Wrapping up a four-day visit to Australia, Blair said a new international accord could bring together the United Nation's Kyoto Protocol, the U.S.-led Asia-Pacific Climate Change Partnership, the Group of Eight climate change initiative and the U.N.-sponsored Montreal climate conference.


"We haven't reached a new agreement post Kyoto, but I think it is possible to build out of the initiatives that are happening today a more realistic framework that gives us a real chance of being able to reduce emissions...and protect the climate," Blair said.

Britain signed the Kyoto agreement, which aims at limiting carbon emissions to reduce to global warming, in 1997.

But Australia and the United States have refused to sign the accord.

Blair added it is crucial to get China and the United States involved in the climate change debate.
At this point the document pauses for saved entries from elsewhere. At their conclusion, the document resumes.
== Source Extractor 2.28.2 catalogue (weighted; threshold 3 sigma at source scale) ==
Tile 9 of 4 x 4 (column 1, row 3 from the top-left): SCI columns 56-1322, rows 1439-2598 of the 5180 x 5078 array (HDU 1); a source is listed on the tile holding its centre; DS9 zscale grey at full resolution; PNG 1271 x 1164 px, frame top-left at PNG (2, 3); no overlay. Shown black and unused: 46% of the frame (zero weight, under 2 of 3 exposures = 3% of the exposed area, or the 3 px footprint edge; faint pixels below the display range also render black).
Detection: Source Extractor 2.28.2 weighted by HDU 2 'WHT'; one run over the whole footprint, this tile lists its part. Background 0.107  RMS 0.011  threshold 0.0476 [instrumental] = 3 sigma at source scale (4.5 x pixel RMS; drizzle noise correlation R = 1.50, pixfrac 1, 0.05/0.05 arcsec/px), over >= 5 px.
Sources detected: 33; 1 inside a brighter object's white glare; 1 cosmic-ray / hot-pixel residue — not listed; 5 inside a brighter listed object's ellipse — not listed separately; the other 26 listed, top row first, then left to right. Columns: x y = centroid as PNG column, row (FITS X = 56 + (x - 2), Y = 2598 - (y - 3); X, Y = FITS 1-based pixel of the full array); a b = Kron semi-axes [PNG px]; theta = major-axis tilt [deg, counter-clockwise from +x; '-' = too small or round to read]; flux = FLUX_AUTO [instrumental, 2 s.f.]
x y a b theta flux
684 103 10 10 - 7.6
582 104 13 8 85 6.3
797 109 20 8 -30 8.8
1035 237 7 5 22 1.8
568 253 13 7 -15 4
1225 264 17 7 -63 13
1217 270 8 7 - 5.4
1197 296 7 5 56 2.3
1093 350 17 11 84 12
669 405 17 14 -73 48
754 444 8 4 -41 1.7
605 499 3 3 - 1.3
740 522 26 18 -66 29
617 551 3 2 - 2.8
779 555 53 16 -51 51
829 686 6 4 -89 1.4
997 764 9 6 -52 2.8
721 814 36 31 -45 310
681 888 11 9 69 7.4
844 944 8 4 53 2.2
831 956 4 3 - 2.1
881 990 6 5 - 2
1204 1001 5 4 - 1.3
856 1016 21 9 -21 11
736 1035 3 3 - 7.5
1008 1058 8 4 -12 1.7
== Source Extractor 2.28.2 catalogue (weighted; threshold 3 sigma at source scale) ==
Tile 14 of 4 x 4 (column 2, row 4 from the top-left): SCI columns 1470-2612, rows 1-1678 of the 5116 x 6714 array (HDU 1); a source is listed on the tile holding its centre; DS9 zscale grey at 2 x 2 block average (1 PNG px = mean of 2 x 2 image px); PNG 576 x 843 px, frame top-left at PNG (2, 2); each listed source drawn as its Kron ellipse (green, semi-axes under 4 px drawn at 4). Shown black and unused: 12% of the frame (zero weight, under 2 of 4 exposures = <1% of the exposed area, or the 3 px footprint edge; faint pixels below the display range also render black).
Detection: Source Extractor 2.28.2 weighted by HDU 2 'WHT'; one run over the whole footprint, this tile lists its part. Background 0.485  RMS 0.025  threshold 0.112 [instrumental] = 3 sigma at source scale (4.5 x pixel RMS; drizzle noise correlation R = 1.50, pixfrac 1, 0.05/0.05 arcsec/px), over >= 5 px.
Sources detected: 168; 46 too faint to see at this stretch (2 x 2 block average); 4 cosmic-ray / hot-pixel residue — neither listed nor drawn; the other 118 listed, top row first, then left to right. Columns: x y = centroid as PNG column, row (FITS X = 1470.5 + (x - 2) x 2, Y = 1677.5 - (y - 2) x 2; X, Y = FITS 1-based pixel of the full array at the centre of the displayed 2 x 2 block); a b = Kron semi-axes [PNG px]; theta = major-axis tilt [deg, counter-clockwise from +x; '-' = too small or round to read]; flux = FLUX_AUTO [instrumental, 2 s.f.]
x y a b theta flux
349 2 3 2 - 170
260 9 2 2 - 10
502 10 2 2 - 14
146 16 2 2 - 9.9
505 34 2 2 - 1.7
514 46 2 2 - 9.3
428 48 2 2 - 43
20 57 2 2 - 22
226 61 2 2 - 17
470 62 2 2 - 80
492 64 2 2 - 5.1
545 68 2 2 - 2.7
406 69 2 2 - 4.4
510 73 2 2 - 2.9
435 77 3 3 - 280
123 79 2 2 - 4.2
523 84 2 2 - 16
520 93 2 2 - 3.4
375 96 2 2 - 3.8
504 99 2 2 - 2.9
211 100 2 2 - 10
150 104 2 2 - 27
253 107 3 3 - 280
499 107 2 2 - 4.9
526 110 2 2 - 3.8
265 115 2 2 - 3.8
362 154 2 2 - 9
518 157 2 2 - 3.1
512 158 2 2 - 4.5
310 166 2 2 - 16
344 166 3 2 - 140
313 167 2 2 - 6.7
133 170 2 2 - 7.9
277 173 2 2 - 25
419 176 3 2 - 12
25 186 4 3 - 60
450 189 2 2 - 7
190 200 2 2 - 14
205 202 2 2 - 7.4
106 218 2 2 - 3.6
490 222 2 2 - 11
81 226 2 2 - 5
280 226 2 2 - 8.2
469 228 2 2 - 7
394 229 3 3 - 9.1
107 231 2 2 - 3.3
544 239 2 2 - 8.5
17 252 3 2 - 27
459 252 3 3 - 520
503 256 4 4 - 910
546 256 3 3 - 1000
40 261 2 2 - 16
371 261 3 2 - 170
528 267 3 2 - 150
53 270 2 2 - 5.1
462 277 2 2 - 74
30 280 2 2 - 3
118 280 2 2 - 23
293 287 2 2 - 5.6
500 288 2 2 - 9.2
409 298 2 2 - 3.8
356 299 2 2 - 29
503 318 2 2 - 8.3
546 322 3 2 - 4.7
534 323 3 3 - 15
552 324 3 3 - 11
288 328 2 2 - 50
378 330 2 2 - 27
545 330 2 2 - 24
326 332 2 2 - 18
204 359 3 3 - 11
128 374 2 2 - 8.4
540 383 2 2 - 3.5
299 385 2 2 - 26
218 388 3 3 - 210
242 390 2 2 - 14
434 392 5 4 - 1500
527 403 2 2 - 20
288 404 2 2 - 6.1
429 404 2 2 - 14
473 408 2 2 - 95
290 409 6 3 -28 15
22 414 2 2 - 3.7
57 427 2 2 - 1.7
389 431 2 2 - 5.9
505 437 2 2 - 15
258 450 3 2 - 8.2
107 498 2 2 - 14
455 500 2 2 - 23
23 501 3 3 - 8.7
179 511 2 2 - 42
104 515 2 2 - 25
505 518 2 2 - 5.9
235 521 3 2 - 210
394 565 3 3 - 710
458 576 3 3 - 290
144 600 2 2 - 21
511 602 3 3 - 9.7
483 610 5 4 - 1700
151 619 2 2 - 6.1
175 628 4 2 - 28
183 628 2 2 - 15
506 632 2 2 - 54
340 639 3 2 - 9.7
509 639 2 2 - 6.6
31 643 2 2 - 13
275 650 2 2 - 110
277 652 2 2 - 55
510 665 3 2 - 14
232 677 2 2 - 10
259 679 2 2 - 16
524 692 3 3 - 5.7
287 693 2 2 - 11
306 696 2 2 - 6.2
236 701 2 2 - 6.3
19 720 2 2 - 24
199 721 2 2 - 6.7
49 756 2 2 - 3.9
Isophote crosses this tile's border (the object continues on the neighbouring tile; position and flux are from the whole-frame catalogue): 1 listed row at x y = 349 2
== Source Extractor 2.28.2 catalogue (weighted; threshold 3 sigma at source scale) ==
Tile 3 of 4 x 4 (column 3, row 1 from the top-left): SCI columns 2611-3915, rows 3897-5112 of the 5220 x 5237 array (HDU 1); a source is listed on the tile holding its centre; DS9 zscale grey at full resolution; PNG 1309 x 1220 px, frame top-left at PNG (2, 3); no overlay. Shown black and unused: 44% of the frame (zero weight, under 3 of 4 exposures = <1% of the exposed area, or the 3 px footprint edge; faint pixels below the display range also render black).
But Howard claimed that even if Australia "stopped all emissions right now, it would take China 10 months to make up for it. This is a measure of how unreal it is to have an arrangement that doesn't involve the major polluters."

Howard and Blair also used the Canberra talks to discuss Iraq, Afghanistan and global terrorism.

Blair will travel to New Zealand later Tuesday where he will be a special guest speaker, via video link, at the Climate Change and Governance Conference in Wellington.

He will then head to Indonesia on Wednesday before returning to Britain.